_Description of the task_
Restate every line below word for word, but drop each picture.
##### Listed records #####
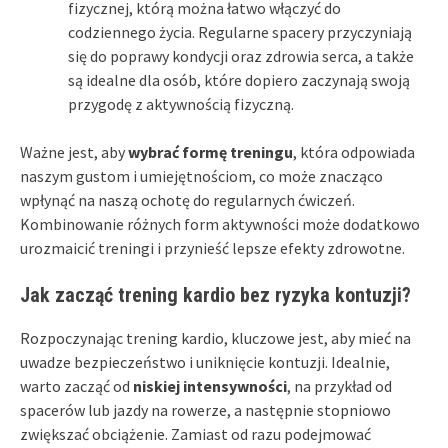
fizycznej, którą można łatwo włączyć do
codziennego życia. Regularne spacery przyczyniają
się do poprawy kondycji oraz zdrowia serca, a także
są idealne dla osób, które dopiero zaczynają swoją
przygodę z aktywnością fizyczną.
Ważne jest, aby
wybrać formę treningu
, która odpowiada
naszym gustom i umiejętnościom, co może znacząco
wpłynąć na naszą ochotę do regularnych ćwiczeń.
Kombinowanie różnych form aktywności może dodatkowo
urozmaicić treningi i przynieść lepsze efekty zdrowotne.
Jak zacząć trening kardio bez ryzyka kontuzji?
Rozpoczynając trening kardio, kluczowe jest, aby mieć na
uwadze bezpieczeństwo i uniknięcie kontuzji. Idealnie,
warto zacząć od
niskiej intensywności
, na przykład od
spacerów lub jazdy na rowerze, a następnie stopniowo
zwiększać obciążenie. Zamiast od razu podejmować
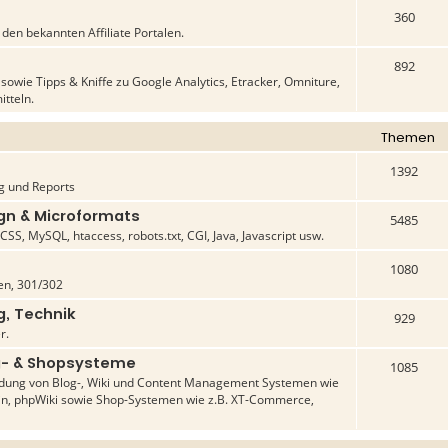
360
en bekannten Affiliate Portalen.
892
owie Tipps & Kniffe zu Google Analytics, Etracker, Omniture,
itteln.
Themen
1392
g und Reports
n & Microformats
5485
SS, MySQL, htaccess, robots.txt, CGI, Java, Javascript usw.
1080
n, 301/302
g, Technik
929
r.
- & Shopsysteme
1085
dung von Blog-, Wiki und Content Management Systemen wie
in, phpWiki sowie Shop-Systemen wie z.B. XT-Commerce,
#####
_Solution for this exercise_
fizycznej, którą można łatwo włączyć do
codziennego życia. Regularne spacery przyczyniają
się do poprawy kondycji oraz zdrowia serca, a także
są idealne dla osób, które dopiero zaczynają swoją
przygodę z aktywnością fizyczną.
Ważne jest, aby
wybrać formę treningu
, która odpowiada
naszym gustom i umiejętnościom, co może znacząco
wpłynąć na naszą ochotę do regularnych ćwiczeń.
Kombinowanie różnych form aktywności może dodatkowo
urozmaicić treningi i przynieść lepsze efekty zdrowotne.
Jak zacząć trening kardio bez ryzyka kontuzji?
Rozpoczynając trening kardio, kluczowe jest, aby mieć na
uwadze bezpieczeństwo i uniknięcie kontuzji. Idealnie,
warto zacząć od
niskiej intensywności
, na przykład od
spacerów lub jazdy na rowerze, a następnie stopniowo
zwiększać obciążenie. Zamiast od razu podejmować
360
en bekannten Affiliate Portalen.
892
owie Tipps & Kniffe zu Google Analytics, Etracker, Omniture,
itteln.
Themen
1392
g und Reports
n & Microformats
5485
SS, MySQL, htaccess, robots.txt, CGI, Java, Javascript usw.
1080
n, 301/302
g, Technik
929
r.
- & Shopsysteme
1085
dung von Blog-, Wiki und Content Management Systemen wie
in, phpWiki sowie Shop-Systemen wie z.B. XT-Commerce,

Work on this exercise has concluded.